La noción de pareja ideal es totalmente subjetiva, porque lo que es perfecto para algunas personas puede no serlo para otras y dependerá de cada quien, de cada necesidad o personalidad; de igual forma la complicidad es un factor importante frente a terceros y para manejar las diferencias. Así, la connivencia única entre dos, la manera de comunicarse entendida solo por ellos, les brinda la posibilidad de descifrar cómo se sienten. Quizás no sean agradables algunas cosas en pareja, pero cuando hay un cariño sincero, se dedica un tiempo para comprenderlas, considerarlas y aprender a sobrellevarlas.

Pareja Ideal

No siempre es fácil hallar una pareja compatible o ideal, ya que muchas veces se esbozan parámetros demasiado estrictos de acuerdo a cada necesidad, que suelen obstaculizar el poder encontrar al ser capaz de satisfacer las rigurosas expectativas. Las aptitudes de pareja ideal están definidas por la personalidad y según los estudios, existen unos atributos generales en aquellos que deciden compartir una vida, como también una cantidad de cualidades individuales que configuran los caracteres de cada uno.

El idealizar, ayuda a definir las particularidades agradables de una persona y la proyectan como aquel individuo capaz de llevar una relación estable con un ser afín a ella, no obstante muchos psicólogos estiman, que no existe alguien que pueda ser apreciado/a en su totalidad como pareja ideal. De hecho, suelen asegurar que solamente se puede hallar a la pareja apropiada, es decir, al ser que responde a los requerimientos y aspiraciones de una persona; igualmente indican que es importante la idealización del sexo opuesto, para poder sentir atracción, o sea es necesario enaltecer al individuo exaltando sus aptitudes y percibirlo como una pareja adecuadamente buena.

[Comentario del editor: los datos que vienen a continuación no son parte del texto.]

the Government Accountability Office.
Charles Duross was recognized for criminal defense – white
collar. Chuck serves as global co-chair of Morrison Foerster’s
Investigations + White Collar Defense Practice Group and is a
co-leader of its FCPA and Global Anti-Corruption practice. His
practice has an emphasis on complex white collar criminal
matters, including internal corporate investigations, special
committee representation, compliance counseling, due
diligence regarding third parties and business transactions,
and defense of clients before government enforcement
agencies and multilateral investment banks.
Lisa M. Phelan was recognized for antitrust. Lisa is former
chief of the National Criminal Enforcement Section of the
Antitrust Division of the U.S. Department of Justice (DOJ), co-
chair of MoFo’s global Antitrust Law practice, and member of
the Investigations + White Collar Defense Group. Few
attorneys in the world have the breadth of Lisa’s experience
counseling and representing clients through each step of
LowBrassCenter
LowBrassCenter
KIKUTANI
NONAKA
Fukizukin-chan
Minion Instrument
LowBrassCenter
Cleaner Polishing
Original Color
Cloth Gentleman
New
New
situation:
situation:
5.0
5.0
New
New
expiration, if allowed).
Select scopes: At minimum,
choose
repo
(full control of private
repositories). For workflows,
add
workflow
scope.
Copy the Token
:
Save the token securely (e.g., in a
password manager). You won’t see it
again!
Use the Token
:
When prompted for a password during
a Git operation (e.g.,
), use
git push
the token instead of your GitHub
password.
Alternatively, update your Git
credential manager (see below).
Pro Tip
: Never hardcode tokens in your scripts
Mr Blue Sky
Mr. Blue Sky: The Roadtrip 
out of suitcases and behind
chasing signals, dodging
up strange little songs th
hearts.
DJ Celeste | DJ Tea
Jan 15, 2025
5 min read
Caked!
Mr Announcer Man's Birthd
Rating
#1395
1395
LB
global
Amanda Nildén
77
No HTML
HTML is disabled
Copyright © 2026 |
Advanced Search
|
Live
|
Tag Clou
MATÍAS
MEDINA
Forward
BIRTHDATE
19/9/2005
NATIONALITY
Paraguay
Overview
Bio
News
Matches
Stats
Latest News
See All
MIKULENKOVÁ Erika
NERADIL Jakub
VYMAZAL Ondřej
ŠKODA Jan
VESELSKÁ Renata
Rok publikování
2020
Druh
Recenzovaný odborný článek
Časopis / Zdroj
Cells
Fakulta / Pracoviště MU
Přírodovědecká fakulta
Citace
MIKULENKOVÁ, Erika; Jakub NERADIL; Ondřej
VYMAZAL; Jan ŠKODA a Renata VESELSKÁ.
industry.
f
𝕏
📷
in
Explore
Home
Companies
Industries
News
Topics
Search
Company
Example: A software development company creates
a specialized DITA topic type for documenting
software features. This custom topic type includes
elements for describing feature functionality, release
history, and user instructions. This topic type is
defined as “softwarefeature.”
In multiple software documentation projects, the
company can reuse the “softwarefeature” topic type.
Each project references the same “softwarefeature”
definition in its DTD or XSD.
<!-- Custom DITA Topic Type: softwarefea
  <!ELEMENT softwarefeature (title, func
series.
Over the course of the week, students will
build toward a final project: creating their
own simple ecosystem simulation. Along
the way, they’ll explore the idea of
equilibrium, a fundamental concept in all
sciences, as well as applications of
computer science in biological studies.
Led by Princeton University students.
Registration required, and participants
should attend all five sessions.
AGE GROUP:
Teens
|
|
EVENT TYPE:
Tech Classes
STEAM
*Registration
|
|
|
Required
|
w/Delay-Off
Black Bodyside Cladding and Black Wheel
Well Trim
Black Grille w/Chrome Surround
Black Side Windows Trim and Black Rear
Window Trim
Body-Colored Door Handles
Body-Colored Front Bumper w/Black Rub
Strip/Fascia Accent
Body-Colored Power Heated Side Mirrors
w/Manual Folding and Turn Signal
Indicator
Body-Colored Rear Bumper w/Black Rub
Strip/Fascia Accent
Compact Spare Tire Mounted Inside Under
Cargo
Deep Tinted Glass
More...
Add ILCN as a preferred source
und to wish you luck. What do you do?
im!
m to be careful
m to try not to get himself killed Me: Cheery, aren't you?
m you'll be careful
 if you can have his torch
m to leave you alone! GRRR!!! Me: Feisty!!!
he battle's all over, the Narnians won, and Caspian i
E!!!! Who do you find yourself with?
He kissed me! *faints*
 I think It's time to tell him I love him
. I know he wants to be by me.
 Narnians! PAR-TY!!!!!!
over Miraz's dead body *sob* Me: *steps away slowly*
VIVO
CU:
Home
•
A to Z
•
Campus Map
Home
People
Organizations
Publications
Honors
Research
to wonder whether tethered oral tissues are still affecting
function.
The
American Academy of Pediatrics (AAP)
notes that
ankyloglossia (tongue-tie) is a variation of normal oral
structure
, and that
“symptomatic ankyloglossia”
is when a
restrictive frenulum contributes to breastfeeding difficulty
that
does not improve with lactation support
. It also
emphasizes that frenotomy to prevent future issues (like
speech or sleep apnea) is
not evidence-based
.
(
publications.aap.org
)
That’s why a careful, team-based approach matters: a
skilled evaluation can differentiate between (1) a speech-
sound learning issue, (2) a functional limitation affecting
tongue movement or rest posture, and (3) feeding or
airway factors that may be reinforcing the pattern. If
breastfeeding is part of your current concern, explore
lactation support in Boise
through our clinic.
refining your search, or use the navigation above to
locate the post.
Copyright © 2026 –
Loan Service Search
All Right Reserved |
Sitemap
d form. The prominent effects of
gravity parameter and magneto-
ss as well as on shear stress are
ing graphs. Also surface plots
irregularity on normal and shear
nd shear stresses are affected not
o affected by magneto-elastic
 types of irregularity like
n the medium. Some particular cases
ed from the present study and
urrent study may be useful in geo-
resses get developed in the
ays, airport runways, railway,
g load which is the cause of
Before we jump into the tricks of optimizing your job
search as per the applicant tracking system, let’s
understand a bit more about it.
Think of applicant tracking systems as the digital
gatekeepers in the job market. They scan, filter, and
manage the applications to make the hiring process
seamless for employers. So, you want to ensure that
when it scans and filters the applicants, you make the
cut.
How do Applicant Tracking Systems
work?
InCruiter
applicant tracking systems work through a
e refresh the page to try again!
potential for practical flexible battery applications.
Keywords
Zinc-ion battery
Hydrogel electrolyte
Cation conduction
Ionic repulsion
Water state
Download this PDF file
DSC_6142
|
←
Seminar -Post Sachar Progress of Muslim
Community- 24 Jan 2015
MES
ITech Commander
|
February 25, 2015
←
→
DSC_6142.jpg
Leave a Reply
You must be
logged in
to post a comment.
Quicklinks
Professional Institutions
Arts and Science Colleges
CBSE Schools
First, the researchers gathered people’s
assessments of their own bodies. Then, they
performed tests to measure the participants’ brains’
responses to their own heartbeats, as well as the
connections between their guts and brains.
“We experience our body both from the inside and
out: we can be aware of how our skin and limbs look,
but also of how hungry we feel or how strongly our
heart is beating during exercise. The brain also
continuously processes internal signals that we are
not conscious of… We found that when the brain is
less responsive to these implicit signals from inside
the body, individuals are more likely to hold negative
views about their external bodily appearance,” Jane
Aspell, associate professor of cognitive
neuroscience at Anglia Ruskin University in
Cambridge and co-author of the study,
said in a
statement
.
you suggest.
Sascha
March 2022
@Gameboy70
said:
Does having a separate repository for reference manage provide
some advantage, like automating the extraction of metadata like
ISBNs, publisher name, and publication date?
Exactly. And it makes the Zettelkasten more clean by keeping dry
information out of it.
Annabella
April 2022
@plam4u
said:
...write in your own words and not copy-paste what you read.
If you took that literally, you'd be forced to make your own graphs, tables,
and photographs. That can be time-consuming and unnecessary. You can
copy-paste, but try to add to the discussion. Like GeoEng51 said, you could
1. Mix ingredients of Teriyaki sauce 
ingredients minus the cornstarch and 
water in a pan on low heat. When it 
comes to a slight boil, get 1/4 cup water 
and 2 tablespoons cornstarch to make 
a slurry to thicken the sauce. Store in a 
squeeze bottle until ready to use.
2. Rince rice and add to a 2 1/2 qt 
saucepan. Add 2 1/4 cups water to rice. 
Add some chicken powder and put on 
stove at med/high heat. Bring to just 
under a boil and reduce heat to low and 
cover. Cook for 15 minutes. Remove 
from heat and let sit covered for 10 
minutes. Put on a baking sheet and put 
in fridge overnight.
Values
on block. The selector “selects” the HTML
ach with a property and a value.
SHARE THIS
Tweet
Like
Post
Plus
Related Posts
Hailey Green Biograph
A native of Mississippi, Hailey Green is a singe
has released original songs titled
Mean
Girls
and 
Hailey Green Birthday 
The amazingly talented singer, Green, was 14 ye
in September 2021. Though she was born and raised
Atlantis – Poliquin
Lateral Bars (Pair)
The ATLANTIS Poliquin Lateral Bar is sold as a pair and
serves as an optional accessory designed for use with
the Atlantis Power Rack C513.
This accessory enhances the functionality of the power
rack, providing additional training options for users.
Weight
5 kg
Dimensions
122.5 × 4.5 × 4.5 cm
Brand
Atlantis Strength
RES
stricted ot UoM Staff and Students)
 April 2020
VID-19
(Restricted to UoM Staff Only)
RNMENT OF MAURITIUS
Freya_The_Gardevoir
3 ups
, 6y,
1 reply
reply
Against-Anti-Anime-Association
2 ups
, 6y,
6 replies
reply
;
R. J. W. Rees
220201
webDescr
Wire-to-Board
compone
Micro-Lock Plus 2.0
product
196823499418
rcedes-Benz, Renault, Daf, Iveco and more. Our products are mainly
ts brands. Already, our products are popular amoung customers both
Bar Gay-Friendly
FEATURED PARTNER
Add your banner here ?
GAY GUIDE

No obstante, explican que la ilusión termina conforme progresa la relación, en el momento que se cae en cuenta de la forma de ser real de la pareja y ésta comienza a mostrar sus fortalezas, debilidades, carácter, aptitudes y defectos. No existe un patrón clave para determinar que se tiene a la pareja correcta, pero su forma de proceder, emociones y sentimientos, lo reflejan por sí solo y cuando una persona se relaciona con otra equilibradamente, ambas se sienten a gusto, seguras, complacidas, alegres, satisfechas, sin preocupaciones y sin temor a perderse la una a la otra o a que fracase la relación.

De tal forma que, cuando se comparte el diario vivir con un individuo que no es el cónyuge apropiado, al percatarnos de ello comenzamos a exaltar sus fallas y debilidades; asimismo percibimos un indicador que nos advierte que las cosas no están bien, aburrimiento y miedo. Es recomendable que la pareja apropiada tenga características parecidas, pero que no sean exactamente idénticas o muy distintas, para que logren complementarse el uno al otro y la convivencia sea placentera a largo plazo. Como norma inicial, es necesario tener presente que para que la relación, convivencia o alianza sea ideal, no sólo es necesario ser felices con el ser que se tiene como compañero, sino igualmente cada quien consigo mismo, todo lo demás es complementario o secundario, puede existir o no.

Por otro lado, para tener una grata relación de pareja debe haber una excelente comunicación para expresar comedidamente los gustos o molestias y a su vez, fortalecer el respeto y entusiasmo. Toda pareja, está formada por dos personas que no son perfectas y que pueden equivocarse, los errores tienen una parte positiva, sirven para que evolucione la relación, tampoco es dañino polemizar de vez en cuando o interpretar la realidad de diferentes formas, puesto que así se puede conocer al otro más fácilmente y salir adelante, podría afirmarse que las contrariedades e inconvenientes ayudan a establecer una mejor relación.

En el momento de hallar a la pareja apropiada, se aconseja llevar a cabo un autoconocimiento, para evaluar las experiencias obtenidas en las relaciones pasadas, esto nos ayuda a diferenciar lo que se espera o no de este tipo de relaciones y además, se debe tomar en cuenta lo que realmente se necesita o que jamás se aceptaría.